„Alle Menschen haben Angst, aber die Mutigen schreiten darüber hinweg, manchmal in den Tod, aber immer zum Sieg, lautete das Motto der königlichen Garde im alten Griechenland. Gibt es eine größere Herausforderung, als seine Angst zu überwinden?“ – Dale Carnegie
Der eine ist auf der Suche nach Aktion und geht klettern ohne Seil, der andere verlässt sein Zuhause nicht mehr, weil eine unsichtbare Wand ihn in seiner Wohnung gefangen hält. Du und ich – wir tragen beide Anteile in uns.
Eine alte Indianerweisheit, welche aktuell auf vielen Seiten im Netz kursiert:
Am Abend erzählte ein alter Indianer seinem Enkel: „Höre gut zu, mein Sohn! In unseren Herzen gibt es einen Kampf zwischen zwei Wölfen.
Der eine Wolf ist böse. Seine Waffen sind Angst, Ärger, Neid, Eifersucht, Sorgen, Gier, Arroganz, Selbstmitleid, Lügen, Überheblichkeit, Egoismus und Missgunst.
Der andere Wolf ist gut. Seine Waffen sind die guten Dinge, wie z. B. Liebe, Freude, Frieden, Hoffnung, Gelassenheit, Güte, Mitgefühl, Großzügigkeit, Dankbarkeit, Vertrauen und Wahrheit.
Der Sohn überlegte lange und fragte seinen Vater: „Welcher Wolf wird gewinnen?“
Der Vater gab zur Antwort: „Der, den Du fütterst.“
Wie kommt es zu den zwei Wölfen, die uns lebenslang begleiten? Jahrhunderte meinte man, der Mensch sei von Natur aus schlecht. Als ich der Herr der Fliegen von William Golding las, war ich erschüttert und gleichsam wusste ein Teil in mir, dass es nicht die Wahrheit sein konnte. Henry David Thoreau war in der Neuzeit einer der Ersten, der dieses Weltbild öffentlich infrage stellte. Nach seinem Vorbild schufen Ghandi und Luther King den gewaltfreien Widerstand [8]. Auch gemäß der aktuellen Annahme, dass wir Menschen im Grunde gut sind, wie es Rutger Bregmann im gleichnamigen Buch beschreibt, sollte es eigentlich nur einen Wolf geben – und zwar den guten.
Ob gut oder böse, darauf kommt es mir in der Indianerweisheit nicht an. Im Allgemeinen betrachte ich die Dinge eher danach, ob sie uns dienlich sind oder nicht. Als Oberbegriffe für die unterschiedlichen Emotionen der Wölfe sehe ich zwei gegensätzliche Dinge, worum sich unser gesamtes Leben dreht. Tief im Kern des guten Wolfes steckt eine einzige Botschaft: Liebe. Und der andere Wolf? Man könnte meinen, dieser sei Hass. Denn ist nicht Hass das Gegenteil von Liebe? So sagt es zumindest der Volksmund. Nach Literatur von Neale Donald Walsh, ist Hass jedoch eine Folge von Angst. Angst – die Abwesenheit von Liebe oder als Folge dessen.

# [Arbeitsaufträge]
A. Wovon ist Hass laut dem Textausschnitt über die zwei Wölfe nach Literatur von Neale Donald Walsh eine Folge?
B. Führe den Textausschnitt über die zwei Wölfe nach seinem letzten Satz weiter.

# [Bereitgestelltes Material]
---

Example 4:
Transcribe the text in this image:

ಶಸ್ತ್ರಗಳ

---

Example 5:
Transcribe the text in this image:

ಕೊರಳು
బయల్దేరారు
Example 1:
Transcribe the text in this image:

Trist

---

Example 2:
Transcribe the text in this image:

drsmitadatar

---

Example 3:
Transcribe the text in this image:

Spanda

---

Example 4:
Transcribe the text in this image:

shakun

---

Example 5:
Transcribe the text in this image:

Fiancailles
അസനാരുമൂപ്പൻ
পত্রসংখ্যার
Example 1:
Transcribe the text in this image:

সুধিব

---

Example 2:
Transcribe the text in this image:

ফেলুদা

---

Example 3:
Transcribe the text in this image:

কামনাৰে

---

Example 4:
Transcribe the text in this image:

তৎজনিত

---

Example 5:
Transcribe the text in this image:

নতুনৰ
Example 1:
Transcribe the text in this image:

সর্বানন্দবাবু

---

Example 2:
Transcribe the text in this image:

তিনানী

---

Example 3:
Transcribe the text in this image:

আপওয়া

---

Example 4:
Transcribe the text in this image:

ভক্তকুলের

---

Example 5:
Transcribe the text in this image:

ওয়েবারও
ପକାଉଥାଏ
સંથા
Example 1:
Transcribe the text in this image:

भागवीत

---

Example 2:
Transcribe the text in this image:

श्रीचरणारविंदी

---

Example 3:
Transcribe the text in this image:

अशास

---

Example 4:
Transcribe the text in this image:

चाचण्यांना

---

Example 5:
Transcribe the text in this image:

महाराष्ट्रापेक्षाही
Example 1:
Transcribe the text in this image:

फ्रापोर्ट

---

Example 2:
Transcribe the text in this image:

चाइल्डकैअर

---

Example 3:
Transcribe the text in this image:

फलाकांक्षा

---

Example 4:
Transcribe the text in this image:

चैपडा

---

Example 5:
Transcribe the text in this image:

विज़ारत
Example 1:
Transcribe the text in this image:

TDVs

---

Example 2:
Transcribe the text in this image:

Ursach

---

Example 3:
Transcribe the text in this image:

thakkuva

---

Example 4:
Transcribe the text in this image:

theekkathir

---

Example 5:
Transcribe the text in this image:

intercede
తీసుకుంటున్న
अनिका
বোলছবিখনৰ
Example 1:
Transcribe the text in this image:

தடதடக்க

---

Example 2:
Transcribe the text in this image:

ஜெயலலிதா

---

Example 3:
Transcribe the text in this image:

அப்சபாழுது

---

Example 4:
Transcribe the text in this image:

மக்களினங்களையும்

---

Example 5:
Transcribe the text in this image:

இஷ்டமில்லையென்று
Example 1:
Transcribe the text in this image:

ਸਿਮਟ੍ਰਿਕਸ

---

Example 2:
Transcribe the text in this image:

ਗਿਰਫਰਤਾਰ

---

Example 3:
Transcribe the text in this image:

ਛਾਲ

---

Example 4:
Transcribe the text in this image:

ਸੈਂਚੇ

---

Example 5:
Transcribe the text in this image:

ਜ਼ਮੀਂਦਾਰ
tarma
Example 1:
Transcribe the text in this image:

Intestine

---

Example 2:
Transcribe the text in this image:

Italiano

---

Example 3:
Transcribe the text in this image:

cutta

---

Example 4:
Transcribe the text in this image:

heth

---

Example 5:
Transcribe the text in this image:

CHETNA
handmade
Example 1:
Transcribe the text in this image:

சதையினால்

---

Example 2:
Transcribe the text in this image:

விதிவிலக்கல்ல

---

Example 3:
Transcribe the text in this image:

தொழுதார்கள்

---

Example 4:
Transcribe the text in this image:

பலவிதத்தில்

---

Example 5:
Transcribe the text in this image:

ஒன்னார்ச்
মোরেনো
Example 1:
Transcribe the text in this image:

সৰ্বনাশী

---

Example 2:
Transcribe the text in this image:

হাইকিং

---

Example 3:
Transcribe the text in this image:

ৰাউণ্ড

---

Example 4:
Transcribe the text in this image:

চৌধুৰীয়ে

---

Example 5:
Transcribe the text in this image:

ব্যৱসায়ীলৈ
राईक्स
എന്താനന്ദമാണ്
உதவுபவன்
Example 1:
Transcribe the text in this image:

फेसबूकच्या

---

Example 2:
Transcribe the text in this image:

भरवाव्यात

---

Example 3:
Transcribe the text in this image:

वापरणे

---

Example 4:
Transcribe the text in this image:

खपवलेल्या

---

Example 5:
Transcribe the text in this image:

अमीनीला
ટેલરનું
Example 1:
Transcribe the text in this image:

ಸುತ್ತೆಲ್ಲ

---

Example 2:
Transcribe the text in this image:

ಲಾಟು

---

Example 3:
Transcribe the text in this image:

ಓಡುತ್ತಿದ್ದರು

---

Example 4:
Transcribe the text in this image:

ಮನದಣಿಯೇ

# [Lösungen der Aufgaben]
A. Hass ist eine Folge von Angst.

B.
Beispiel zu den Folgen der Angst: Meine Nachbarn, die Klingelhöfers, haben aus ihrer Terrasse einen Wintergarten gebaut. Und dort, wo früher der Sandkasten war, haben sie jetzt einen Swimmingpool mit Gegenstromanlage installiert. Ich habe das nicht, und kann es mir auch nicht leisten. Deswegen habe ich Angst, dass ich nicht mehr meinen Status und Ansehen bei den anderen Nachbarn bekomme. Ich beneide die Klingelhöfers. Ach was: Ich hasse sie! Sie sind schuld, dass ich unglücklich bin. Ab heute rede ich nicht mehr mit ihnen, wenn überhaupt, dann nur noch über sie.
Die Klingelhöfers im letzten Absatz sind frei erfunden. Jedoch könnte die Geschichte so ähnlich real ablaufen. Handeln als Reaktion auf Neid. Ich spüre den Neid bei mir und bei Menschen in meinem Umfeld. So lange ich ihm einen Namen geben kann, fühle ich mich bewusst und kann gegensteuern. (Übrigens gehe ich heute Abend auf die Poolparty bei den Klingelhöfers. Willst Du mit?)
Woher kommt also der böse Wolf, bzw. wie entsteht Angst in uns? In meinem Sinn kann nur Licht Schatten werfen. Dort wo ein Objekt das Licht aufnimmt, befinden sich Objekte dahinter im Schatten. In der Übertragung auf uns Menschen, entwickeln wir nach dem Modell von C. Thomann schon im Kindesalter emotionale Schichten, um einen Mangel an Zuwendung zu kompensieren [1]. Ich bin sicher, dass wir es auch in den nächsten Jahren bei der Kindererziehung nicht schaffen, alles zu beleuchten. Dafür müssten wir wahrscheinlich selbst erleuchtet sein und keinen Schatten mehr werfen, bzw. erst einmal verstehen, dass es unser aller Ziel ist, erleuchtet zu werden.
Zurück zum Kern, zur Liebe. Warum wird der Kern im Laufe der Zeit immer wieder durch andere Schichten von Emotionen verdeckt? Der Mensch hat Grundbedürfnisse: Wasser, Nahrung, Atmen, Wärme, Schlaf, Pflege und Liebe [1]. Ja richtig, Pflege und Liebe sind nach Thomann Grundbedürfnisse. Bei mangelhafter Ernährung entwickelt der Körper beispielsweise Skorbut (Vitamin-C-Mangel) [2] oder Rachitis (Vitamin-D-Mangel) [3]. Ein Mangel an Zuwendung bedeutet Kompensationen in Schichten aus Schmerz, Aggression und Anpassung [1]. Das Ausbleiben dieser Bedürfnisse bedeutet möglicherweise gar den Tod [4, 5]. Wenn Du mehr über Emotionen erfahren möchtest, schau Dir meinen Beitrag zum Emotionalen Schichtenmodell an.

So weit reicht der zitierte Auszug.